Dans le cadre du régime de visas Schengen, les ressortissants de 62 pays situés en dehors de l’Union européenne peuvent se rendre en Allemagne sans visa pour une durée maximale de 90 jours sur toute période de 180 jours. La liste comprend notamment Kiribati, Tuvalu, les Palaos, le Timor oriental, le Nicaragua ou encore le Venezuela, des pays qui entretiennent avec l’Allemagne des liens économiques et sociaux relativement limités. La Turquie, elle, en reste une nouvelle fois exclue.
Depuis la signature de l’accord de recrutement de main-d’œuvre en 1961, des millions de Turcs ont émigré et se sont installés en Allemagne. Le pays accueille aujourd’hui une importante communauté turque et demeure, dans le même temps, l’un des principaux partenaires commerciaux de la Turquie. Dans ces conditions, le maintien d’une politique de visas particulièrement stricte à l’égard des citoyens turcs constitue une contradiction politique de plus en plus difficile à expliquer par de simples critères techniques.
La Turquie n’attend pas aux portes de l’Europe depuis quelques années, mais depuis plus d’un demi-siècle. Ses relations avec la Communauté économique européenne ont été institutionnalisées par l’accord d’Ankara signé en 1963. Elle a déposé sa candidature à l’adhésion en 1987, obtenu le statut de pays candidat en 1999, puis ouvert les négociations d’adhésion en 2005. Malgré cela, le processus d’adhésion s’est progressivement retrouvé dans l’impasse, la libéralisation des visas n’a jamais abouti et l’accès des citoyens turcs à l’Europe est devenu de plus en plus difficile.

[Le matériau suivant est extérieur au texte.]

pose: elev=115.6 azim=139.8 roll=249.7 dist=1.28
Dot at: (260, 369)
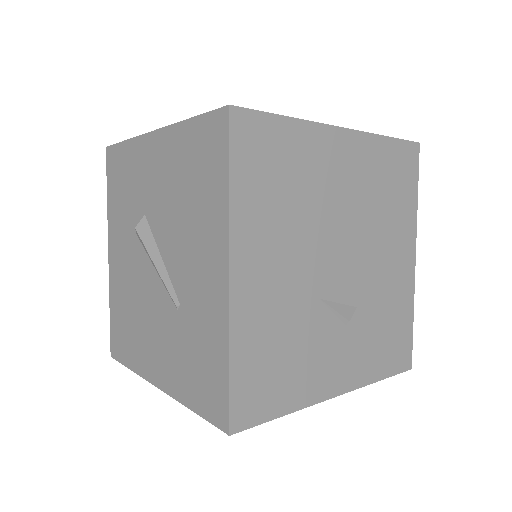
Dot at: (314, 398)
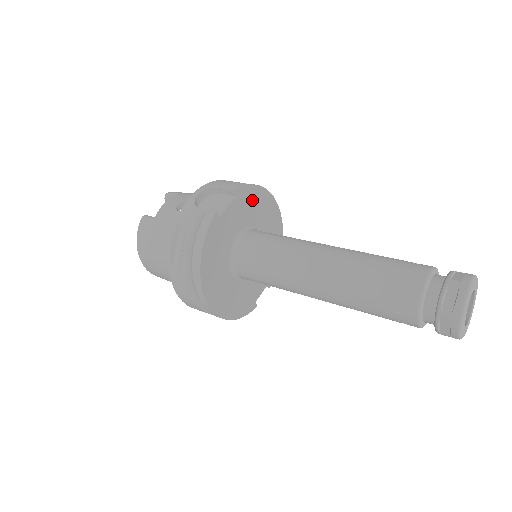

Aujourd’hui, un citoyen turc souhaitant se rendre en Allemagne pour une courte visite familiale, un rendez-vous professionnel, un salon commercial ou un séjour touristique doit parfois attendre plusieurs semaines avant d’obtenir un rendez-vous. Il lui faut présenter une multitude de documents, allant des relevés bancaires aux attestations professionnelles, en passant par les titres de propriété et les lettres d’invitation, tout en prouvant qu’il retournera en Turquie à l’issue de son voyage.
En cas de refus, il lui est souvent impossible d’obtenir une justification claire et satisfaisante. Pendant ce temps, les ressortissants de dizaines de pays qui n’entretiennent pas avec l’Allemagne des relations aussi étroites que celles de la Turquie peuvent entrer sur le territoire munis de leur seul passeport.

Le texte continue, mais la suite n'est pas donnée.